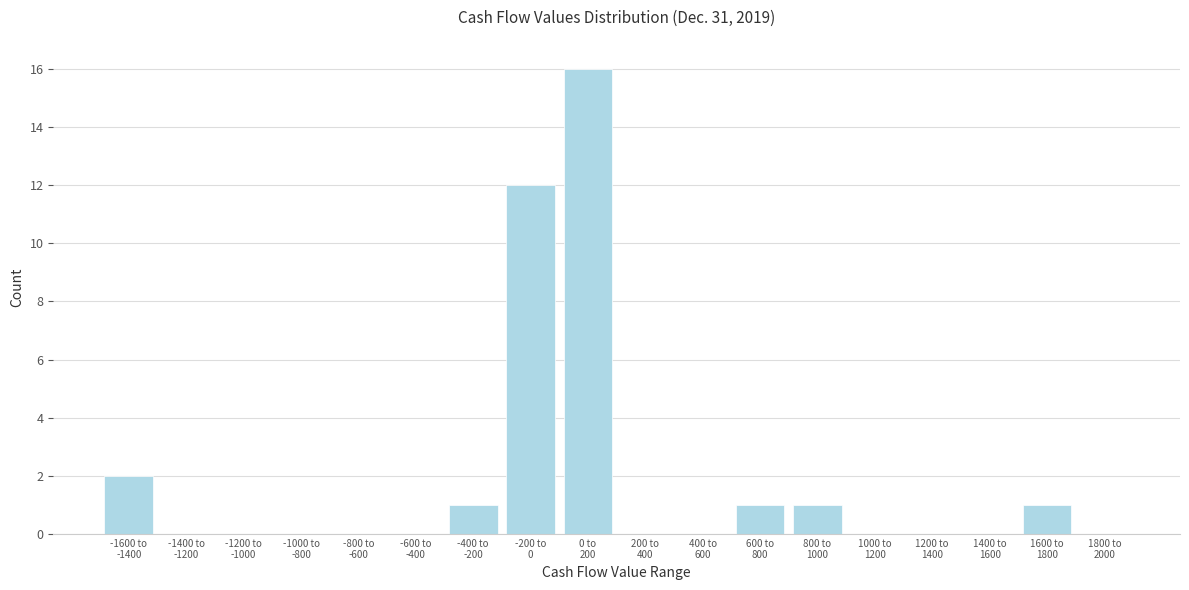

What is the sum of all values?

34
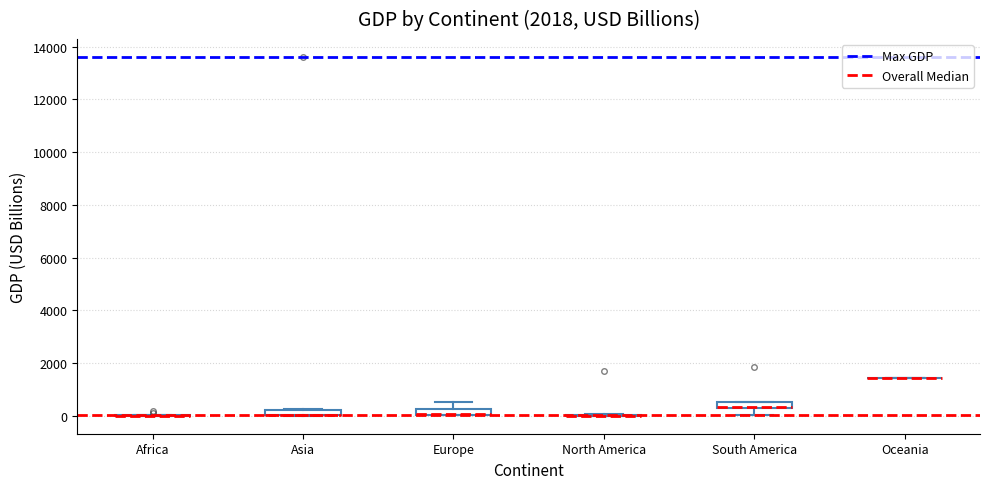

Where does the lower whisker of the box for South America end on the y-axis? The values are not printed on the chart, so give them approximately, as read against the axis.

0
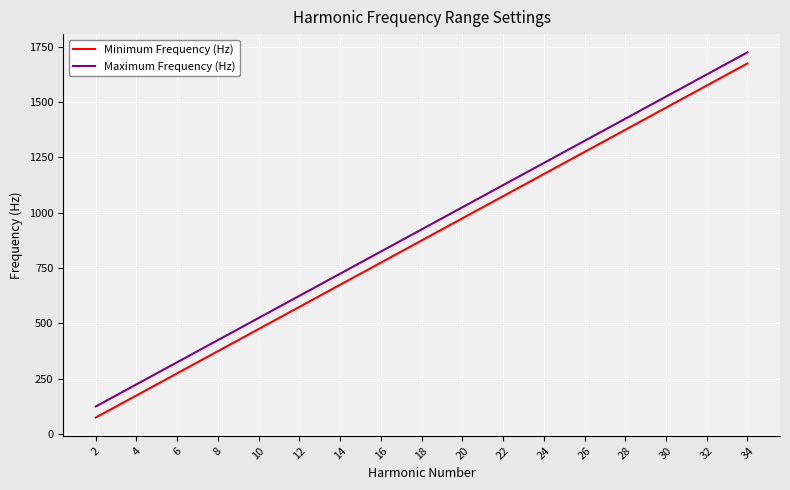

How many lines are shown in the chart?

2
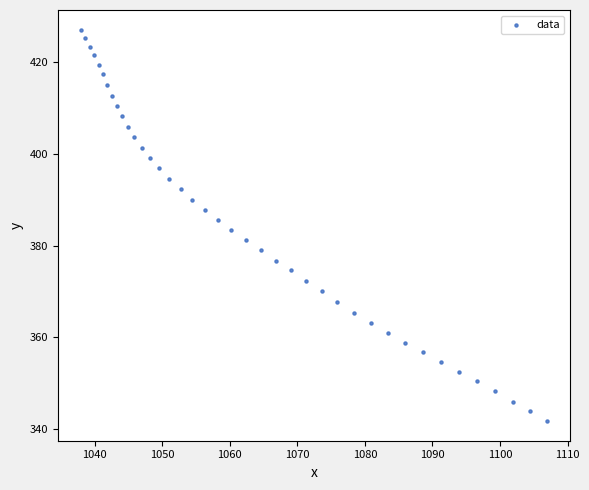

What is the range of X values (max minus min)?

68.9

────────

** Instructions for the task **
Identify every line in the listing above that contains the word "values", matching case exactly, and copy each of those lines in full.

** Result of the task **
What is the sum of all values?
Where does the lower whisker of the box for South America end on the y-axis? The values are not printed on the chart, so give them approximately, as read against the axis.
What is the range of X values (max minus min)?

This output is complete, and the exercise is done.